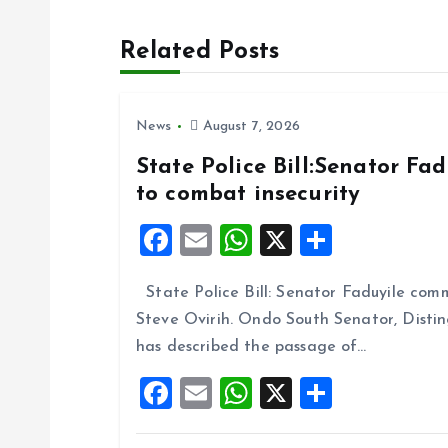
t
Related Posts
n
News
August 7, 2026
a
State Police Bill:Senator Fa
to combat insecurity
v
F
E
W
X
S
i
a
m
h
h
State Police Bill: Senator Faduyile comm
ce
ai
at
a
g
Steve Ovirih. Ondo South Senator, Disti
b
l
s
re
has described the passage of…
o
A
a
F
E
W
X
S
o
p
a
m
h
h
t
k
p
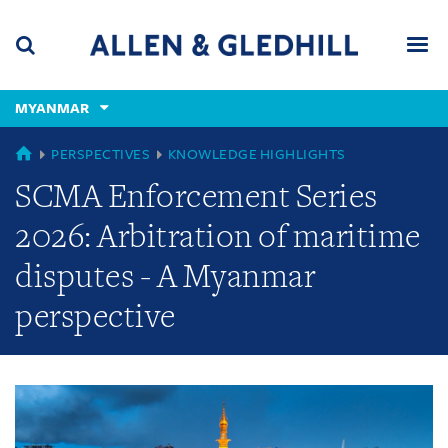
Skip
Skip
Skip
to
to
to
navigation
main
footer
content
(accesskey
MYANMAR
(accesskey
x)
Search
Men
s)
GLOBAL
PERSPECTIVES
KNOWLEDGE HIGHLIGHTS
SCMA Enforcement Series
2026: Arbitration of maritime
disputes - A Myanmar
perspective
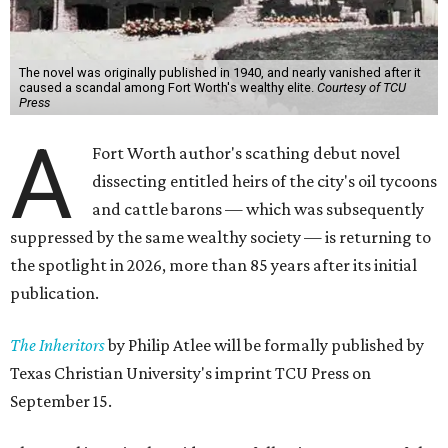
The novel was originally published in 1940, and nearly vanished after it
caused a scandal among Fort Worth's wealthy elite.
Courtesy of TCU
Press
A
Fort Worth author's scathing debut novel
dissecting entitled heirs of the city's oil tycoons
and cattle barons — which was subsequently
suppressed by the same wealthy society — is returning to
the spotlight in 2026, more than 85 years after its initial
publication.
The Inheritors
by Philip Atlee will be formally published by
Texas Christian University's imprint TCU Press on
September 15.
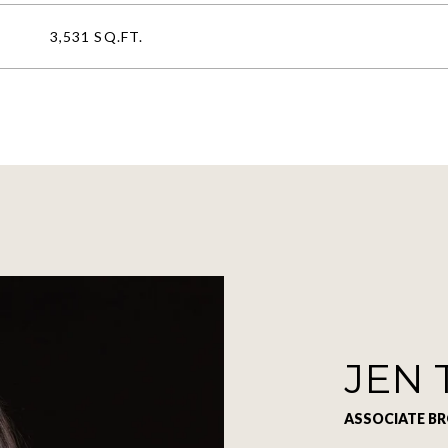
3,531 SQ.FT.
JEN 
ASSOCIATE B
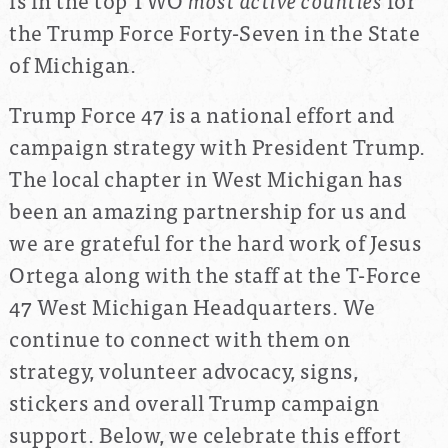
the Trump Force Forty-Seven in the State
of Michigan.
Trump Force 47 is a national effort and
campaign strategy with President Trump.
The local chapter in West Michigan has
been an amazing partnership for us and
we are grateful for the hard work of Jesus
Ortega along with the staff at the T-Force
47 West Michigan Headquarters. We
continue to connect with them on
strategy, volunteer advocacy, signs,
stickers and overall Trump campaign
support. Below, we celebrate this effort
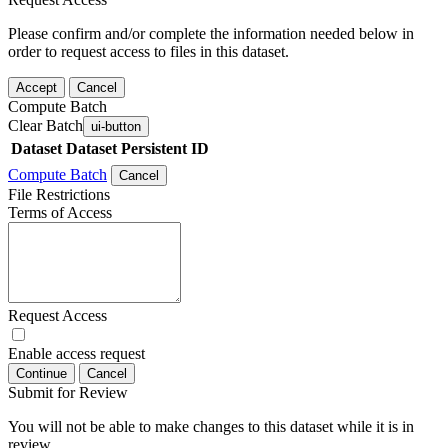
Please confirm and/or complete the information needed below in
order to request access to files in this dataset.
Accept
Cancel
Compute Batch
Clear Batch
ui-button
Dataset
Dataset Persistent ID
Compute Batch
Cancel
File Restrictions
Terms of Access
Request Access
Enable access request
Continue
Cancel
Submit for Review
You will not be able to make changes to this dataset while it is in
review.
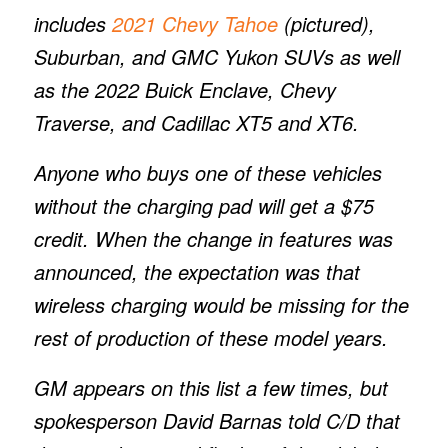
includes
2021 Chevy Tahoe
(pictured),
Suburban, and GMC Yukon SUVs as well
as the 2022 Buick Enclave, Chevy
Traverse, and Cadillac XT5 and XT6.
Anyone who buys one of these vehicles
without the charging pad will get a $75
credit. When the change in features was
announced, the expectation was that
wireless charging would be missing for the
rest of production of these model years.
GM appears on this list a few times, but
spokesperson David Barnas told
C/D
that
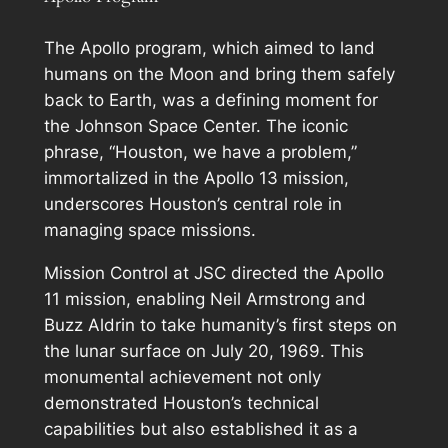
The Apollo program, which aimed to land
humans on the Moon and bring them safely
back to Earth, was a defining moment for
the Johnson Space Center. The iconic
phrase, “Houston, we have a problem,”
immortalized in the Apollo 13 mission,
underscores Houston’s central role in
managing space missions.
Mission Control at JSC directed the Apollo
11 mission, enabling Neil Armstrong and
Buzz Aldrin to take humanity’s first steps on
the lunar surface on July 20, 1969. This
monumental achievement not only
demonstrated Houston’s technical
capabilities but also established it as a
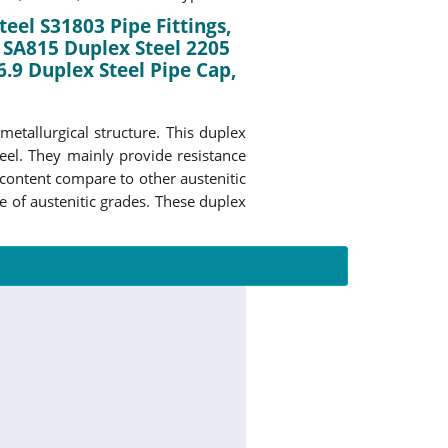
teel S31803 Pipe Fittings,
 SA815 Duplex Steel 2205
.9 Duplex Steel Pipe Cap,
metallurgical structure. This duplex
teel. They mainly provide resistance
content compare to other austenitic
e of austenitic grades. These duplex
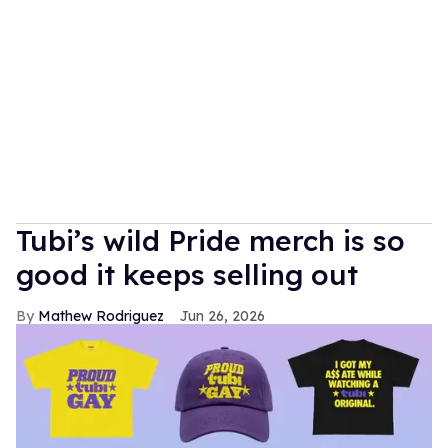
Tubi’s wild Pride merch is so
good it keeps selling out
Mathew Rodriguez
Jun 26, 2026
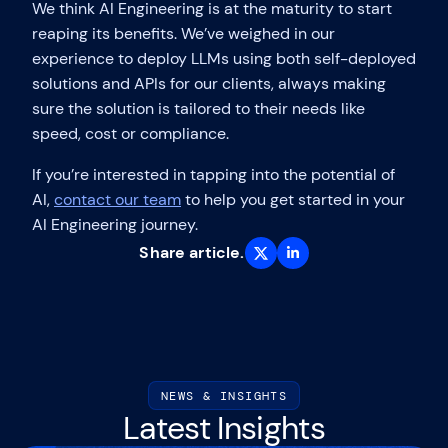
We think AI Engineering is at the maturity to start
reaping its benefits. We’ve weighed in our
experience to deploy LLMs using both self-deployed
solutions and APIs for our clients, always making
sure the solution is tailored to their needs like
speed, cost or compliance.
If you’re interested in tapping into the potential of
AI,
contact our team
to help you get started in your
AI Engineering journey.
Share article.
NEWS & INSIGHTS
Latest Insights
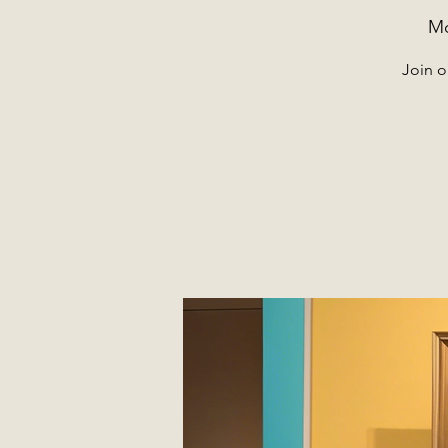
Mo
Join o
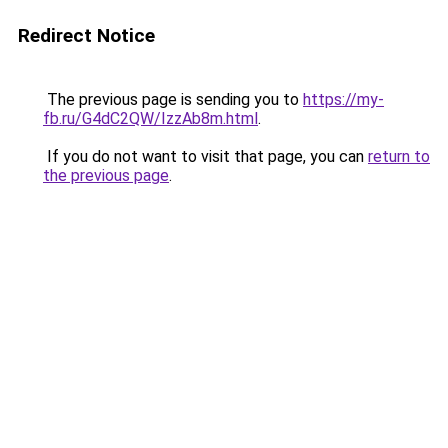
Redirect Notice
The previous page is sending you to
https://my-
fb.ru/G4dC2QW/IzzAb8m.html
.
If you do not want to visit that page, you can
return to
the previous page
.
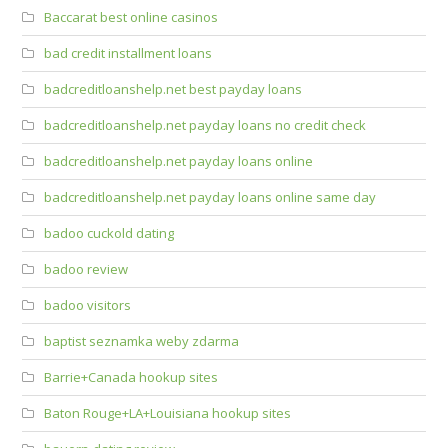
Baccarat best online casinos
bad credit installment loans
badcreditloanshelp.net best payday loans
badcreditloanshelp.net payday loans no credit check
badcreditloanshelp.net payday loans online
badcreditloanshelp.net payday loans online same day
badoo cuckold dating
badoo review
badoo visitors
baptist seznamka weby zdarma
Barrie+Canada hookup sites
Baton Rouge+LA+Louisiana hookup sites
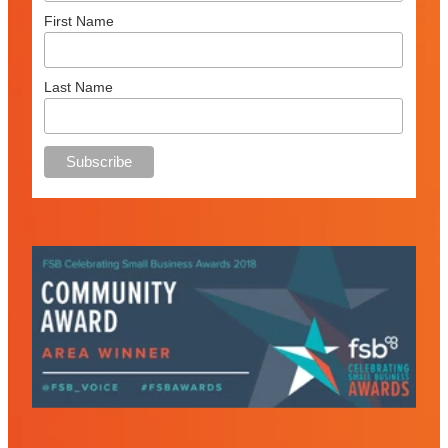
First Name
Last Name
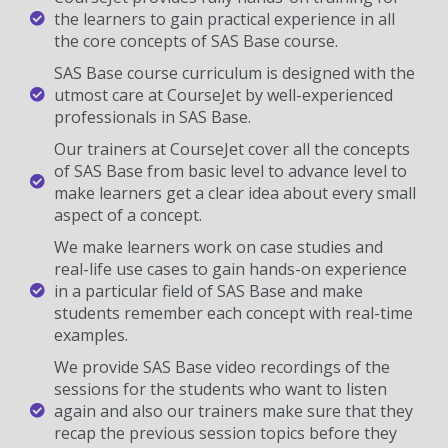
the learners to gain practical experience in all
the core concepts of SAS Base course.
SAS Base course curriculum is designed with the
utmost care at CourseJet by well-experienced
professionals in SAS Base.
Our trainers at CourseJet cover all the concepts
of SAS Base from basic level to advance level to
make learners get a clear idea about every small
aspect of a concept.
We make learners work on case studies and
real-life use cases to gain hands-on experience
in a particular field of SAS Base and make
students remember each concept with real-time
examples.
We provide SAS Base video recordings of the
sessions for the students who want to listen
again and also our trainers make sure that they
recap the previous session topics before they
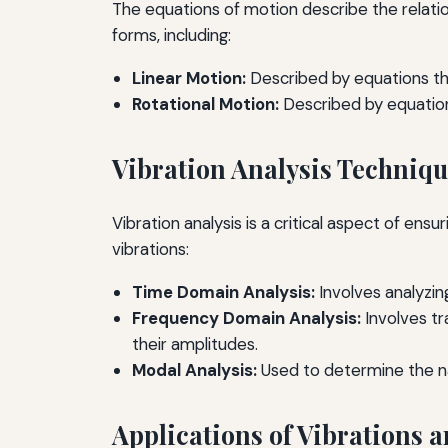
The equations of motion describe the relati
forms, including:
Linear Motion:
Described by equations tha
Rotational Motion:
Described by equations
Vibration Analysis Techniq
Vibration analysis is a critical aspect of en
vibrations:
Time Domain Analysis:
Involves analyzin
Frequency Domain Analysis:
Involves tr
their amplitudes.
Modal Analysis:
Used to determine the na
Applications of Vibrations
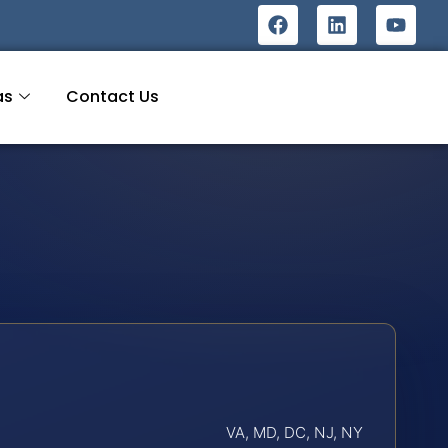
as
Contact Us
VA, MD, DC, NJ, NY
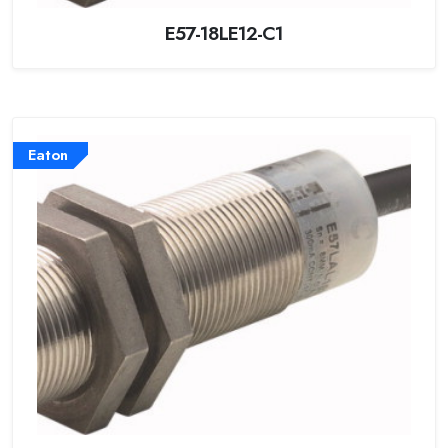
E57-18LE12-C1
Eaton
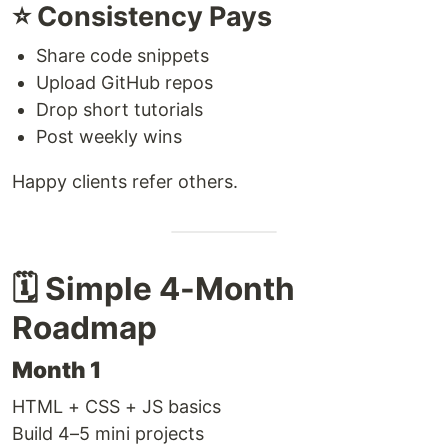
⭐ Consistency Pays
Share code snippets
Upload GitHub repos
Drop short tutorials
Post weekly wins
Happy clients refer others.
🗓️ Simple 4-Month
Roadmap
Month 1
HTML + CSS + JS basics
Build 4–5 mini projects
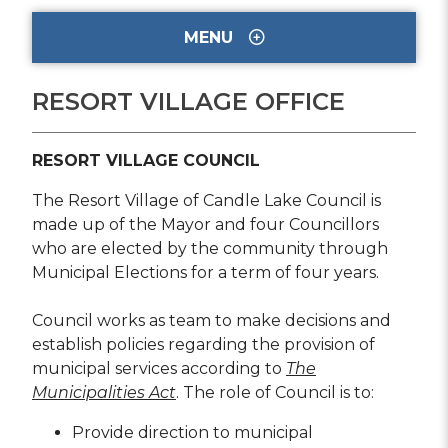
MENU
RESORT VILLAGE OFFICE
RESORT VILLAGE COUNCIL
The Resort Village of Candle Lake Council is
made up of the Mayor and four Councillors
who are elected by the community through
Municipal Elections for a term of four years.
Council works as team to make decisions and
establish policies regarding the provision of
municipal services according to
The
Municipalities Act
. The role of Council is to:
Provide direction to municipal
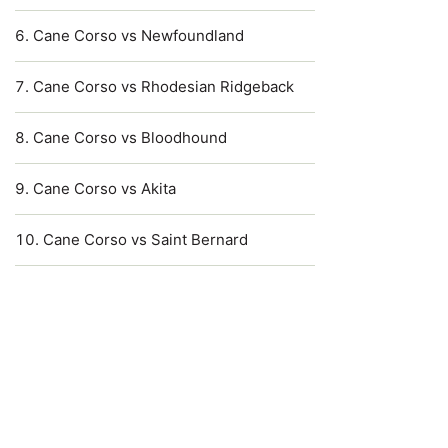
Cane Corso vs Newfoundland
Cane Corso vs Rhodesian Ridgeback
Cane Corso vs Bloodhound
Cane Corso vs Akita
Cane Corso vs Saint Bernard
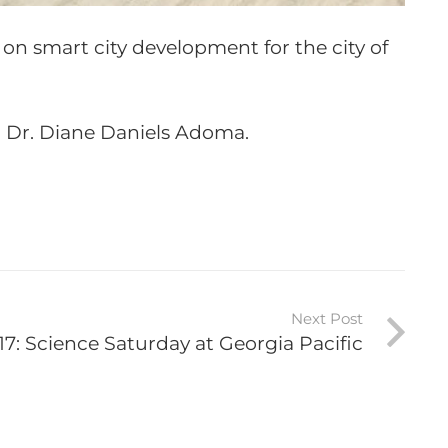
n on smart city development for the city of
n Dr. Diane Daniels Adoma.
Next Post
17: Science Saturday at Georgia Pacific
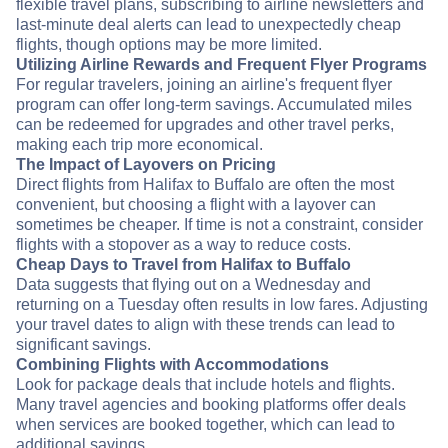
flexible travel plans, subscribing to airline newsletters and
last-minute deal alerts can lead to unexpectedly cheap
flights, though options may be more limited.
Utilizing Airline Rewards and Frequent Flyer Programs
For regular travelers, joining an airline's frequent flyer
program can offer long-term savings. Accumulated miles
can be redeemed for upgrades and other travel perks,
making each trip more economical.
The Impact of Layovers on Pricing
Direct flights from Halifax to Buffalo are often the most
convenient, but choosing a flight with a layover can
sometimes be cheaper. If time is not a constraint, consider
flights with a stopover as a way to reduce costs.
Cheap Days to Travel from Halifax to Buffalo
Data suggests that flying out on a Wednesday and
returning on a Tuesday often results in low fares. Adjusting
your travel dates to align with these trends can lead to
significant savings.
Combining Flights with Accommodations
Look for package deals that include hotels and flights.
Many travel agencies and booking platforms offer deals
when services are booked together, which can lead to
additional savings.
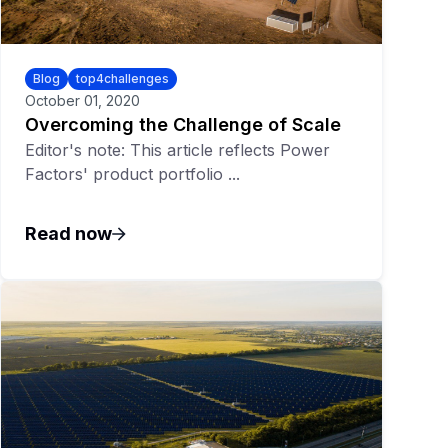
Blog
top4challenges
October 01, 2020
Overcoming the Challenge of Scale
Editor's note: This article reflects Power
Factors' product portfolio ...
Read now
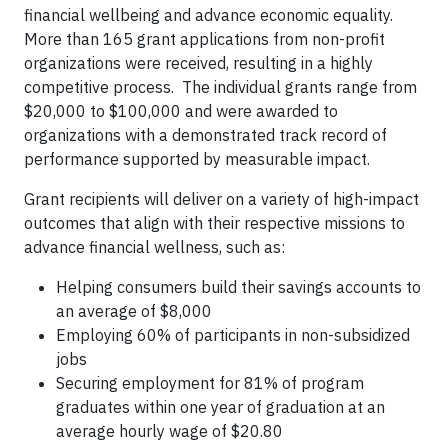
financial wellbeing and advance economic equality.
More than 165 grant applications from non-profit
organizations were received, resulting in a highly
competitive process. The individual grants range from
$20,000 to $100,000 and were awarded to
organizations with a demonstrated track record of
performance supported by measurable impact.
Grant recipients will deliver on a variety of high-impact
outcomes that align with their respective missions to
advance financial wellness, such as:
Helping consumers build their savings accounts to
an average of $8,000
Employing 60% of participants in non-subsidized
jobs
Securing employment for 81% of program
graduates within one year of graduation at an
average hourly wage of $20.80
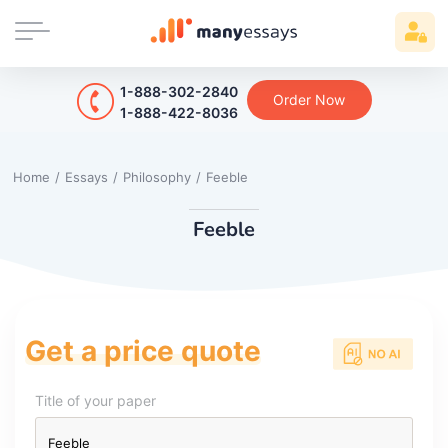
1-888-302-2840
Order Now
1-888-422-8036
Home
/
Essays
/
Philosophy
/
Feeble
Feeble
Get a price quote
Title of your paper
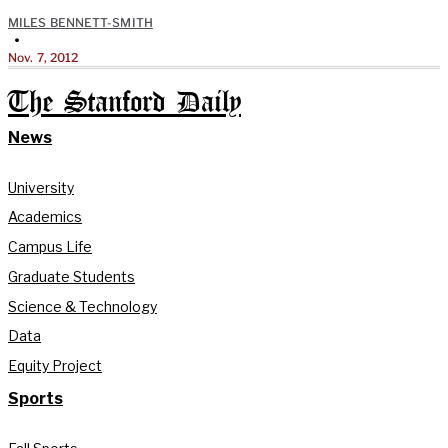
MILES BENNETT-SMITH
•
Nov. 7, 2012
The Stanford Daily
News
University
Academics
Campus Life
Graduate Students
Science & Technology
Data
Equity Project
Sports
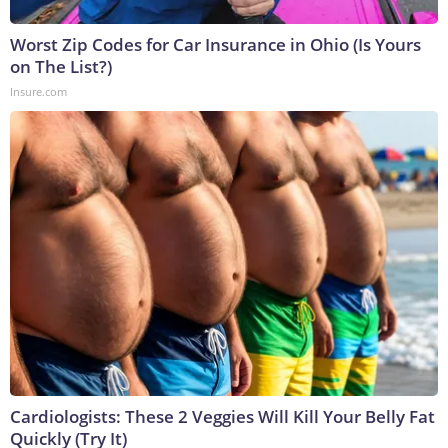
Worst Zip Codes for Car Insurance in Ohio (Is Yours
on The List?)
Insure.com
Cardiologists: These 2 Veggies Will Kill Your Belly Fat
Quickly (Try It)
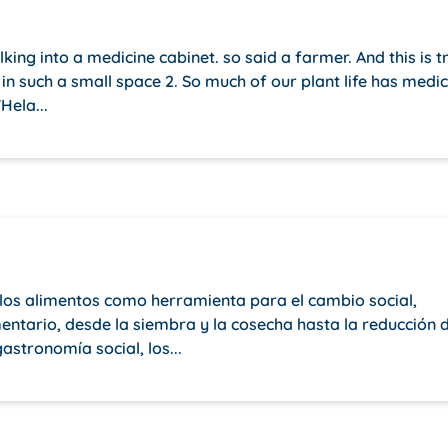
lking into a medicine cabinet. so said a farmer. And this is t
in such a small space 2. So much of our plant life has medic
Hela...
e los alimentos como herramienta para el cambio social,
mentario, desde la siembra y la cosecha hasta la reducción 
astronomía social, los...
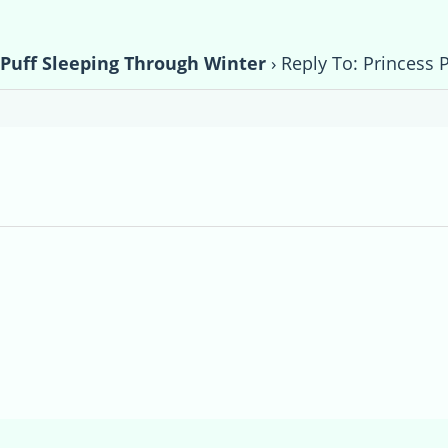
 Puff Sleeping Through Winter
›
Reply To: Princess 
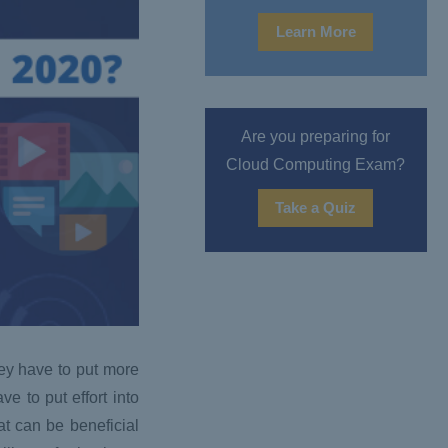
Learn More
Are you preparing for
Cloud Computing Exam?
Take a Quiz
hey have to put more
ve to put effort into
at can be beneficial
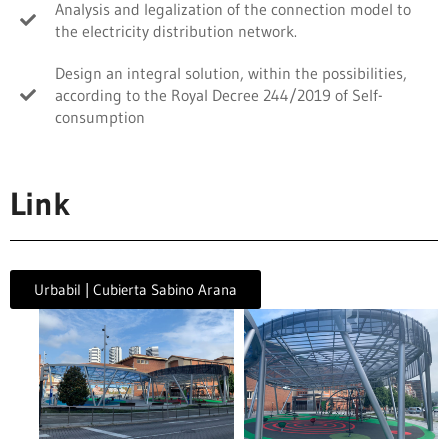
Analysis and legalization of the connection model to
the electricity distribution network.
Design an integral solution, within the possibilities,
according to the Royal Decree 244/2019 of Self-
consumption
Link
Urbabil | Cubierta Sabino Arana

● ● ● ● ●

§ **EXERCISE**: Copy the material word for word, beginning with the line that contains "flexible travel plans, subscribing" and continuing through the line that contains "additional savings.".

§ **EXERCISE RESPONSE**:
flexible travel plans, subscribing to airline newsletters and
last-minute deal alerts can lead to unexpectedly cheap
flights, though options may be more limited.
Utilizing Airline Rewards and Frequent Flyer Programs
For regular travelers, joining an airline's frequent flyer
program can offer long-term savings. Accumulated miles
can be redeemed for upgrades and other travel perks,
making each trip more economical.
The Impact of Layovers on Pricing
Direct flights from Halifax to Buffalo are often the most
convenient, but choosing a flight with a layover can
sometimes be cheaper. If time is not a constraint, consider
flights with a stopover as a way to reduce costs.
Cheap Days to Travel from Halifax to Buffalo
Data suggests that flying out on a Wednesday and
returning on a Tuesday often results in low fares. Adjusting
your travel dates to align with these trends can lead to
significant savings.
Combining Flights with Accommodations
Look for package deals that include hotels and flights.
Many travel agencies and booking platforms offer deals
when services are booked together, which can lead to
additional savings.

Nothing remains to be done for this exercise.